One of the most commonly encountered genera of freshwater snails in the Far East Asia is
Semisulcospira. More than 18 species and subspecies of this genus have been described from China (
Yen, 1939). Identification of these species is difficult due to the great amount of variation in shell shape, structure and coloration. In the Pleuroceridae, the family to which
Semisulcospira is presently referred about chromosomes, 12 species have been studied from Japan and eight species from Korea (
Patterson, 1967;
Burch, 1968;
Park, 1994).
Semisulcospira libertina (=
bensoni) is regarded as the most important intermediate host of
Paragonimus westermani (
Yokogawa et al., 1960a,
1960b). Several nominal subspecies of
S. libertina have also been implicated as intermediate hosts for paragonimiasis and metagonimiasis in humans and other mammals in the Far East. However, a little is known concerning the biological relationships of the nominal species of
Semisulcospira over its wide range of geographic distribution (China, Formosa, Japan and Korea), and the relationship of
S. libertina to other melaniid snails.
Semisulcospira dolichostoma is a pleuracerid species in mainland China, and no information on the susceptibility of human-infecting trematodes is available. Although some viviparid snails such as
Cipangopaludina spp. act as the second intermediate host of echinostome trematods, the parasitological role of
V. rivularis has not been reported yet. Therefore, further studies on the susceptibility tests of these snails to trematodes are needed. Patterson (
1967) found 18 bivalents in each of the specimens of
S. libertina that were studied from four localities in Japan. Inaba and Tanaka (
1953) reported
S. libertina to have eight pairs of chromosomes (n=8, 2n=16). In this study, however, all specimens of this species had 18 bivalents. Burch (
1968) also found
S. libertina to have a haploid chromo-some number of n=18. We therefore mention that Inaba and Tanaka's report (
1953) of only eight pairs of chromosomes for this species is in error. Burch (
1968) extended our cytological knowledge of
Semisulcospira by studying eight additional species in which the haploid chromosome numbers ranged from n=8 to n=20. With such a wide variation in chromosome numbers, the pleuroceridae has been proven to be a group of considerable cytogenetic interest. Park (
1994) has reported on the chromosomes of eight species of pleuroceridae in Korea.

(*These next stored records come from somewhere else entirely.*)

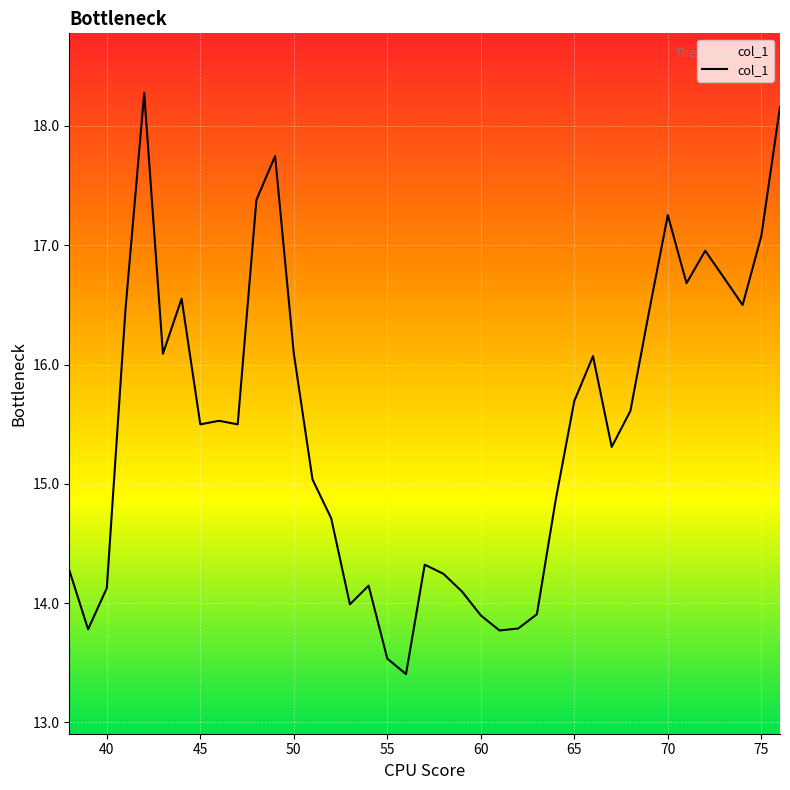

What is the maximum value shown in the chart?

18.3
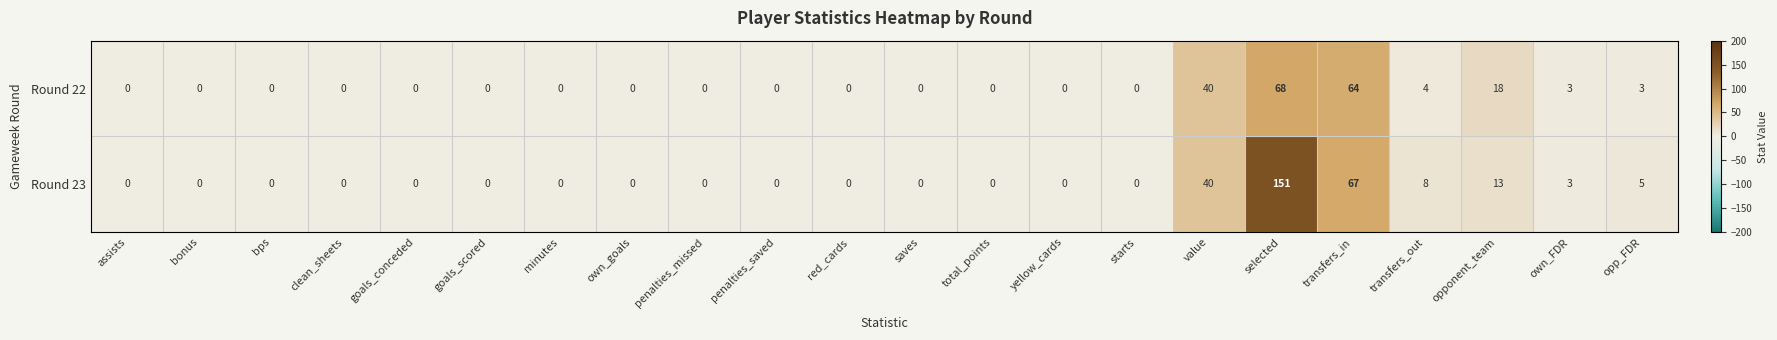

List the series in order of their peak value, lowest first.

Round 22, Round 23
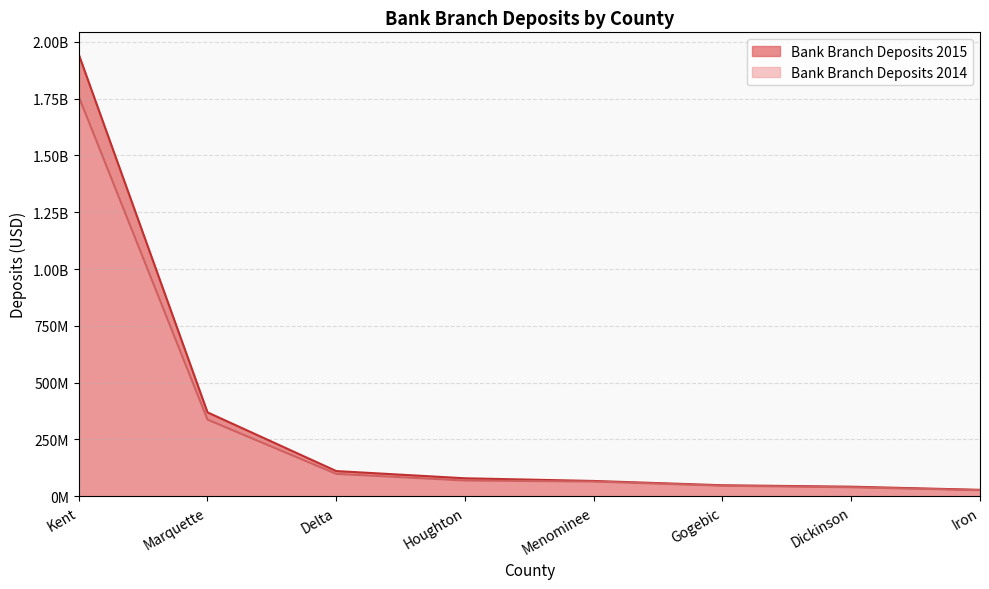

Which series changed the most between Kent and Marquette?

Bank Branch Deposits 2015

The six species of
Semisulcospira in his study had chromosome number of n=18 and 2n=36. It is obvious that chromosome number is more conserved in species of
Semisulcospira in Korea than those in Japan or China. Park (
1994) reported that the karyotyping is especially helpful for analyzing
Semisulcospira in Korea, since all species studied so far from Korea have the same chromosome number (n=18, 2n=36).
Semisulcospira forticosta and
S. tegulata can be distinguished by their karyotypes.
In the Viviparidae, the chromosome number of all species studied so far is n=7 to n=14 (
Patterson, 1969;
Zhou et al., 1988;
Park et al., 1997). In the most primitive viviparid subfamily, Bellamyinae, the haploid chromosome numbers of 11 species studied range from 8 to 11 (
Ramamoorthy, 1958;
Inaba, 1965;
Zhou et al., 1988). In the subfamily Viviparinae, the haploid number of eight species ranges from n=7 to n=13 (
Rainer, 1963). Recently, Park et al. (
1997) reported the chromosome numbers in two species of echinostome vector snails of the family Viviparidae in Korea. In the present study, however, the chromosome number of
V. rivularis is different from those of the former reports.